Port Standardization: The old RT setup used port 82 inside the container, a holdover from when RT ran on a shared IP address. Since every other containerized service uses port 80 internally, I standardized RT to match. This triggered a fun chain reaction: the Apache auth config used Allow from 127.0.0.0/8 with Satisfy Any, but podman’s port mapping means requests arrive from 10.88.0.1 (the bridge gateway), not localhost. Had to add the podman network to the Allow directive.
Step 6: Zabbix Monitoring
The existing Zabbix monitoring for RT was all container-level: CPU, memory, network stats from the docker/podman stats API. No application-level checks.

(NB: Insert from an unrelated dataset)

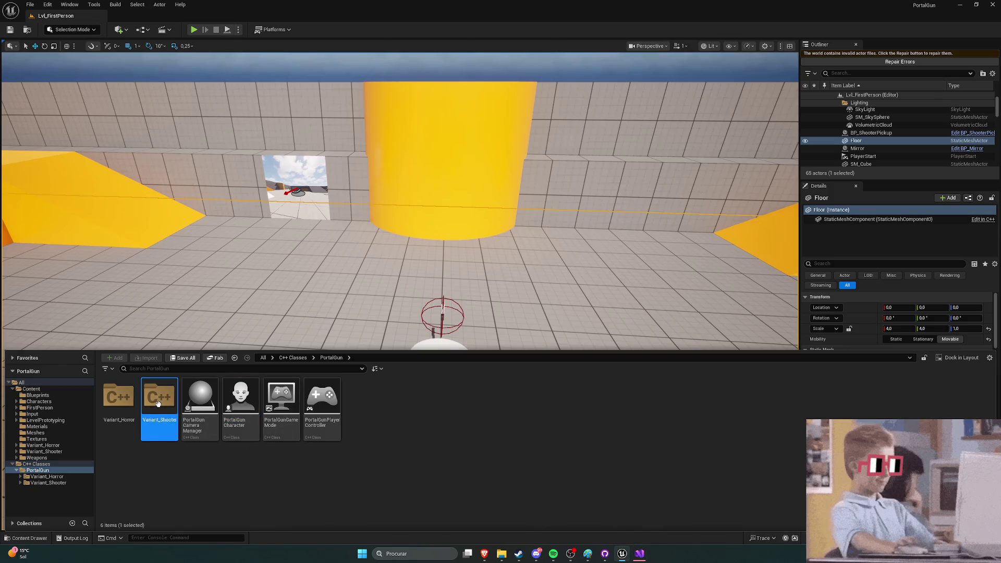
double_click(240, 401)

I needed to wire up checks for the individual services inside the container and map them to the existing Zabbix service tree.
Claude created six monitoring items using the existing UserParameter framework (which uses podman exec to run checks inside containers): Apache httpd process count, MariaDB status, Postfix status, RT FastCGI process count, web health check (HTTP status on port 80), and CloudFlare HTTPS reachability.
Each item got a corresponding trigger with problem tags (host, service, scope) that map into the Zabbix service tree. When MariaDB goes down inside the RT container, the “MariaDB” service node under “rt.fatherlinux.com” turns red. The Zabbix MCP server runs in read-only mode, so write operations were done via direct API calls.
The AI Co-Pilot Experience
What worked well: Claude Code handled the entire lifecycle: reading existing Containerfiles and config files, producing new ones that followed established patterns, debugging build failures by reading CI logs, SSH-ing into production servers to run migrations, and iterating through problems in real-time. For a couple of hours, it ran with the dangerous permissions safety turned off, executing commands autonomously without asking for approval at each step. When the DatabaseType bug hit, it read the RT source code, identified the incomplete conditional branches, and proposed the correct fix. When OOM kills caused sporadic 500 errors, it correlated Apache error logs with dmesg output and identified the root cause. It treated the whole thing as one continuous engineering session, maintaining context across dozens of files and servers.
What needed human judgment: I had to fine tune the plan in about 3-4 places before we got started, but once the plan was developed, Claude ran to completion. Along the way, it still needed me for architectural decisions (should we use port 80 or keep 82?), risk assessment (is it safe to run the database upgrade now?), and knowing when to stop iterating on a cosmetic issue (the HTML converter warning, since none of the supported converters are packaged in RHEL 10). The AI proposed reasonable defaults but deferred to me on anything that could break production.
The maintenance angle: This is the kind of work that AI hype usually ignores. It’s not greenfield development. It’s not a chatbot. It’s upgrading a six-year-old Perl application from one major version to another, across two OS generations, with a live database, production traffic, and monitoring requirements. And having an AI co-pilot that can hold the full context of a complex migration in its head, read error logs, and iterate through solutions without getting tired or frustrated is valuable.
The entire upgrade, from first Containerfile to production deployment with monitoring, completed after I laid down to go to bed, and ran a couple of hours. I don’t know how long it would have taken without Claude Code, but I know it would have involved a lot more browser tabs and a lot more context switching.